If you want to take extra steps to ensure your family will receive their inheritance, you might consider creating an irrevocable trust. This is a trust that holds money or property for another person. Since the trust owns the assets, it can protect them against lawsuits and creditor claims.
The Motley Fool explains that once you create an irrevocable trust, you cannot alter its terms or abolish it. If keeping control over the trust concerns you, you may wonder when you should go through with forming the trust.
Making the trust during your lifetime
Creating an irrevocable trust involves a number of steps. You should prepare a trust document that describes how your trustee will manage the trust. You will also have to pick someone to serve as the trustee. Another priority is to transfer ownership of property to the trust. Signing your trust document will put the trust into effect.
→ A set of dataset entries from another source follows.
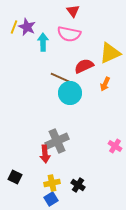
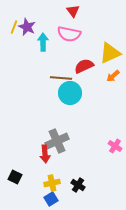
brown line: rotated 20 degrees counterclockwise
orange arrow: moved 8 px right, 8 px up; rotated 24 degrees clockwise
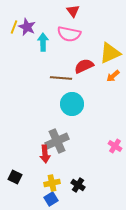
cyan circle: moved 2 px right, 11 px down
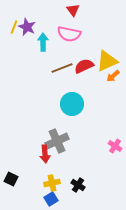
red triangle: moved 1 px up
yellow triangle: moved 3 px left, 8 px down
brown line: moved 1 px right, 10 px up; rotated 25 degrees counterclockwise
black square: moved 4 px left, 2 px down
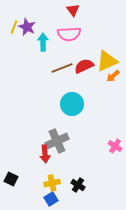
pink semicircle: rotated 15 degrees counterclockwise
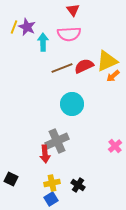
pink cross: rotated 16 degrees clockwise
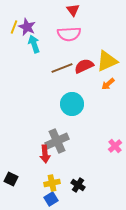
cyan arrow: moved 9 px left, 2 px down; rotated 18 degrees counterclockwise
orange arrow: moved 5 px left, 8 px down
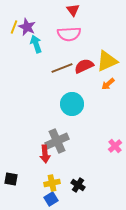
cyan arrow: moved 2 px right
black square: rotated 16 degrees counterclockwise
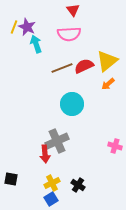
yellow triangle: rotated 15 degrees counterclockwise
pink cross: rotated 32 degrees counterclockwise
yellow cross: rotated 14 degrees counterclockwise
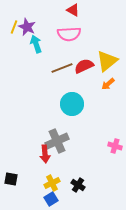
red triangle: rotated 24 degrees counterclockwise
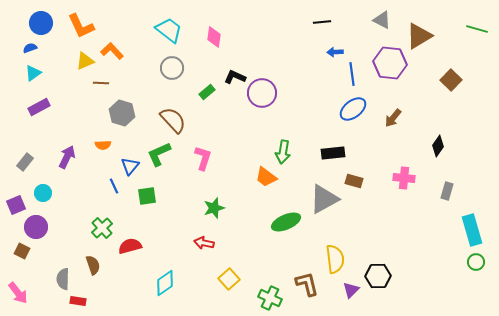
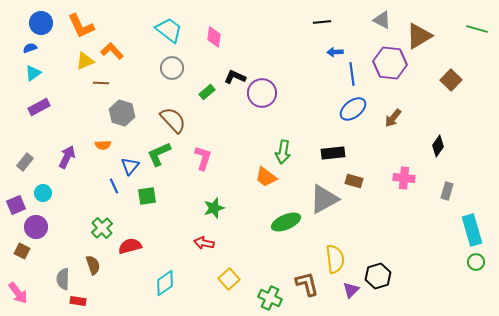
black hexagon at (378, 276): rotated 15 degrees counterclockwise
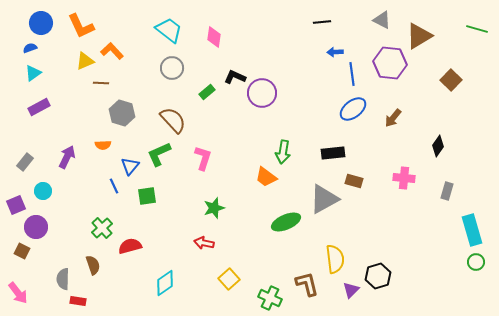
cyan circle at (43, 193): moved 2 px up
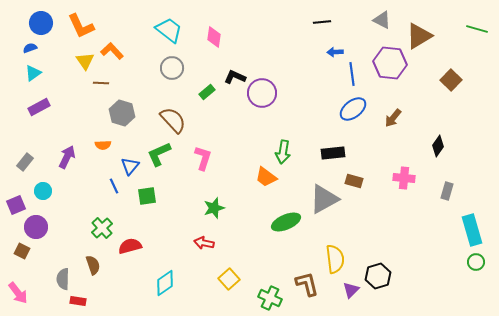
yellow triangle at (85, 61): rotated 42 degrees counterclockwise
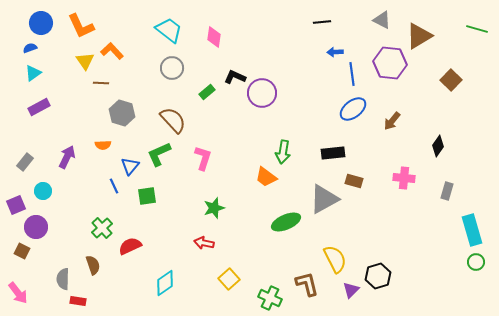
brown arrow at (393, 118): moved 1 px left, 3 px down
red semicircle at (130, 246): rotated 10 degrees counterclockwise
yellow semicircle at (335, 259): rotated 20 degrees counterclockwise
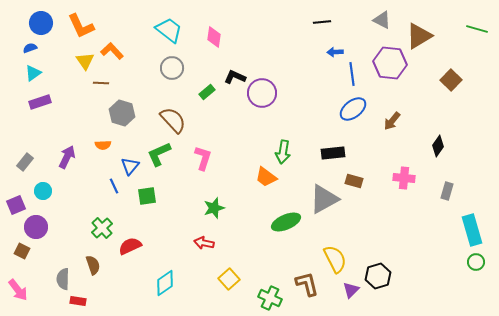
purple rectangle at (39, 107): moved 1 px right, 5 px up; rotated 10 degrees clockwise
pink arrow at (18, 293): moved 3 px up
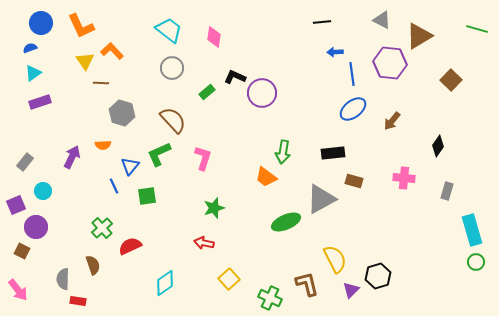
purple arrow at (67, 157): moved 5 px right
gray triangle at (324, 199): moved 3 px left
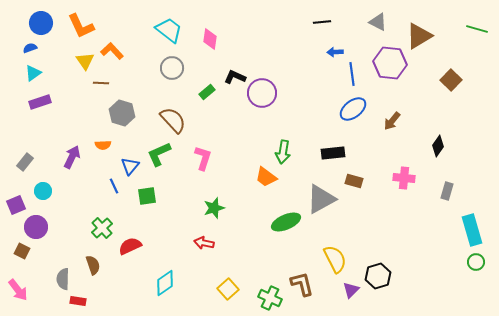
gray triangle at (382, 20): moved 4 px left, 2 px down
pink diamond at (214, 37): moved 4 px left, 2 px down
yellow square at (229, 279): moved 1 px left, 10 px down
brown L-shape at (307, 284): moved 5 px left
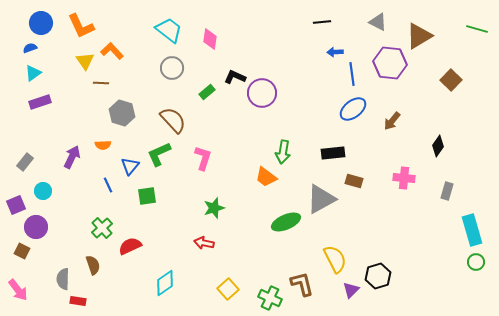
blue line at (114, 186): moved 6 px left, 1 px up
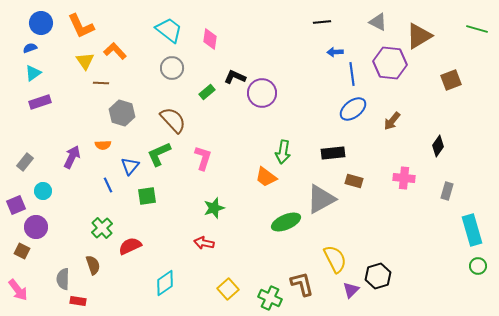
orange L-shape at (112, 51): moved 3 px right
brown square at (451, 80): rotated 25 degrees clockwise
green circle at (476, 262): moved 2 px right, 4 px down
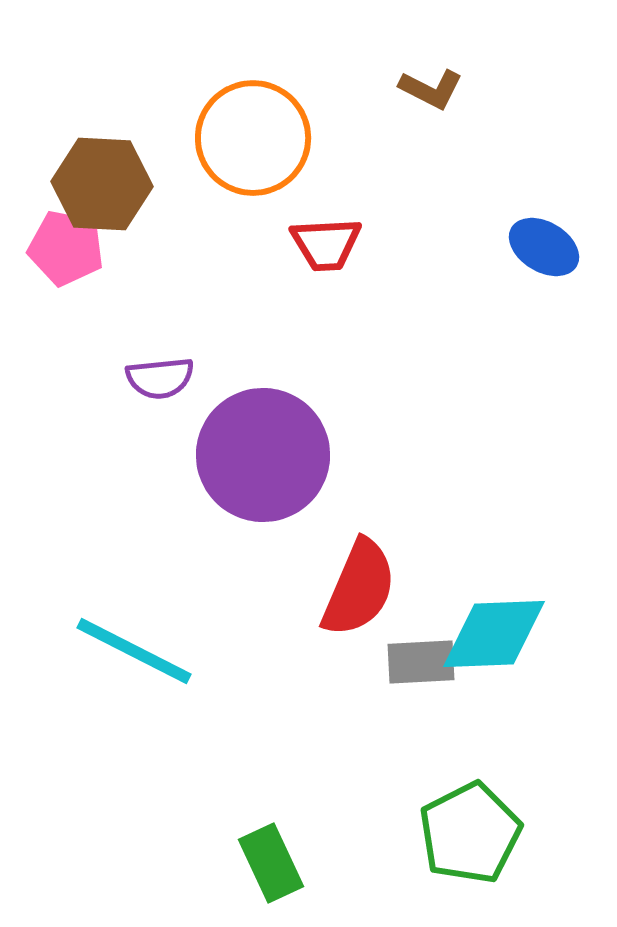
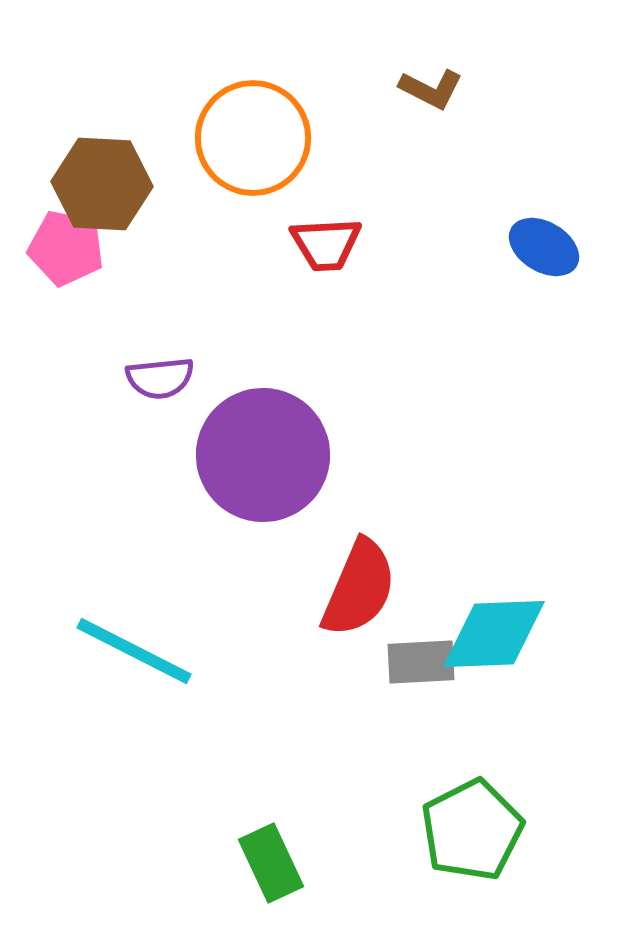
green pentagon: moved 2 px right, 3 px up
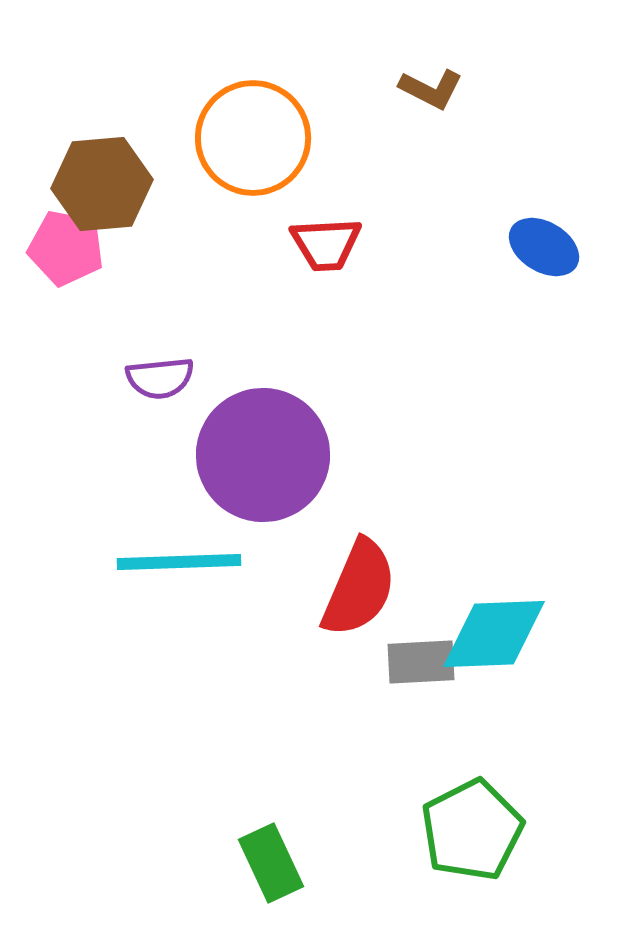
brown hexagon: rotated 8 degrees counterclockwise
cyan line: moved 45 px right, 89 px up; rotated 29 degrees counterclockwise
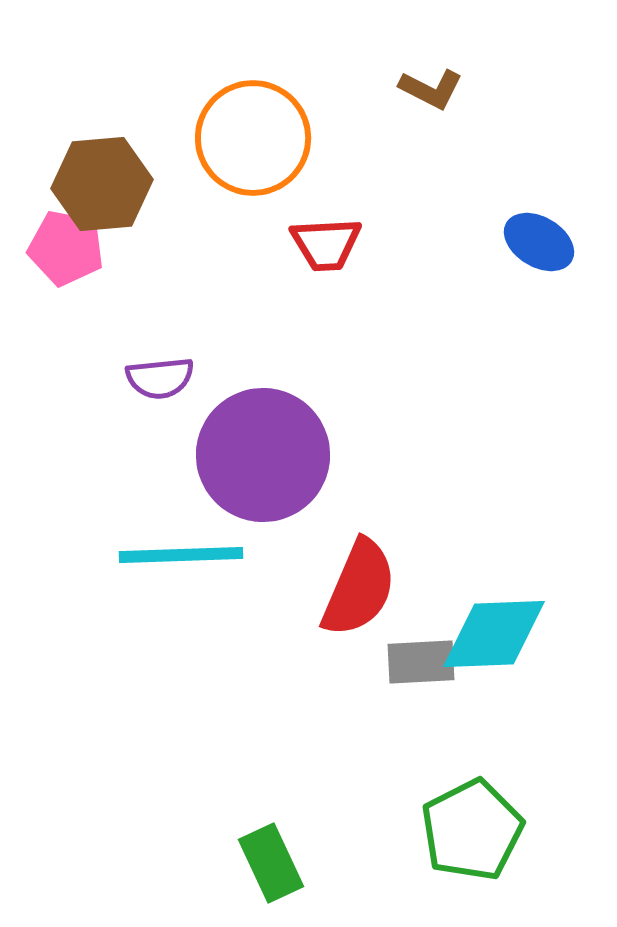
blue ellipse: moved 5 px left, 5 px up
cyan line: moved 2 px right, 7 px up
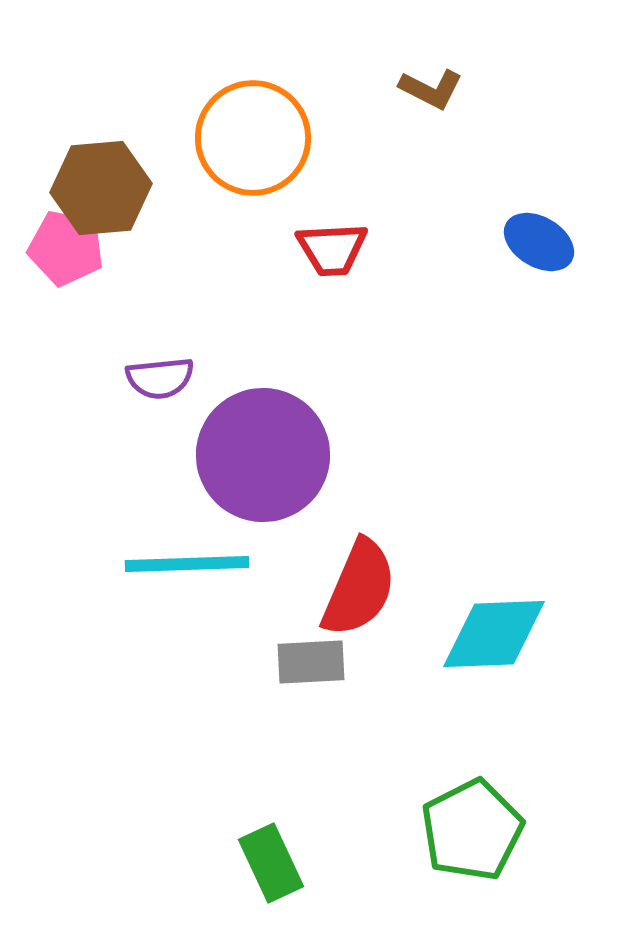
brown hexagon: moved 1 px left, 4 px down
red trapezoid: moved 6 px right, 5 px down
cyan line: moved 6 px right, 9 px down
gray rectangle: moved 110 px left
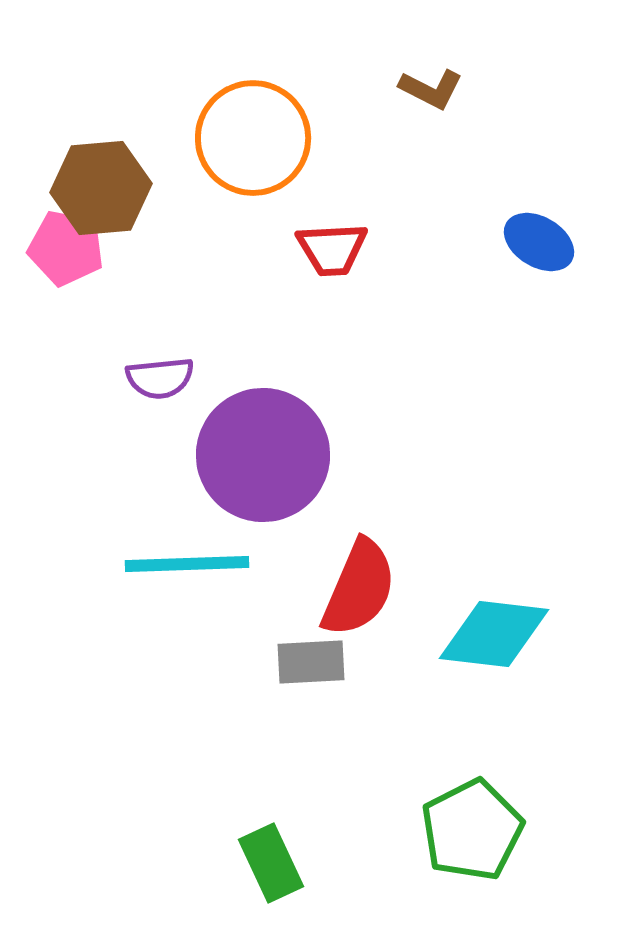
cyan diamond: rotated 9 degrees clockwise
Making a testamentary trust
Choosing a trustworthy trustee and giving instructions to run the trust provides you with a degree of control over the trust. However, if you worry that you will change your mind about how to manage the trust or what the trust should contain, you do not have to create the trust before your death. Instead, you can use your will to create your irrevocable trust.
While you are still alive, you can update your will to make changes in your trust. After you die, your estate executor will create a testamentary trust according to the terms left in your will. Your trustee will then take over the trust and begin administering it.
Consider your priorities
It may become necessary to make the trust as soon as possible so your children or other family members can start benefiting. The time you choose to create your irrevocable trust should depend on your priorities for your loved ones.